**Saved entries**
____________________
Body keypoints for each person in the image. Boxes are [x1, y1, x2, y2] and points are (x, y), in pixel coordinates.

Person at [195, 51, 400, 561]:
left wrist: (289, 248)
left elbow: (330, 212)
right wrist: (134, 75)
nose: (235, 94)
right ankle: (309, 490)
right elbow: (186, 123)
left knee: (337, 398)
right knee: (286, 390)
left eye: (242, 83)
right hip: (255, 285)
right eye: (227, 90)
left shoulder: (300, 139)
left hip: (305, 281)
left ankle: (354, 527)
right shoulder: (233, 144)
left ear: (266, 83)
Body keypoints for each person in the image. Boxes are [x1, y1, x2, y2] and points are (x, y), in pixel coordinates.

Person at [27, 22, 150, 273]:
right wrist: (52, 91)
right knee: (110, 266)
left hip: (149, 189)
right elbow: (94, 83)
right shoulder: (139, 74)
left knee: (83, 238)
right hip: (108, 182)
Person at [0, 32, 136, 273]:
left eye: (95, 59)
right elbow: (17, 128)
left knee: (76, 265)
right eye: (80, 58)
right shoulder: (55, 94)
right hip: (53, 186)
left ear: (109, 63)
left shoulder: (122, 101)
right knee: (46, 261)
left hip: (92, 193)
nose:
____________________
Reproduce the records above exactly.

Body keypoints for each person in the image. Boxes are [x1, y1, x2, y2] and points are (x, y), in pixel coordinates.

Person at [195, 51, 400, 561]:
left wrist: (289, 248)
left elbow: (330, 212)
right wrist: (134, 75)
nose: (235, 94)
right ankle: (309, 490)
right elbow: (186, 123)
left knee: (337, 398)
right knee: (286, 390)
left eye: (242, 83)
right hip: (255, 285)
right eye: (227, 90)
left shoulder: (300, 139)
left hip: (305, 281)
left ankle: (354, 527)
right shoulder: (233, 144)
left ear: (266, 83)
Body keypoints for each person in the image. Boxes are [x1, y1, x2, y2] and points are (x, y), in pixel coordinates.

Person at [27, 22, 150, 273]:
right wrist: (52, 91)
right knee: (110, 266)
left hip: (149, 189)
right elbow: (94, 83)
right shoulder: (139, 74)
left knee: (83, 238)
right hip: (108, 182)
Person at [0, 32, 136, 273]:
left eye: (95, 59)
right elbow: (17, 128)
left knee: (76, 265)
right eye: (80, 58)
right shoulder: (55, 94)
right hip: (53, 186)
left ear: (109, 63)
left shoulder: (122, 101)
right knee: (46, 261)
left hip: (92, 193)
nose:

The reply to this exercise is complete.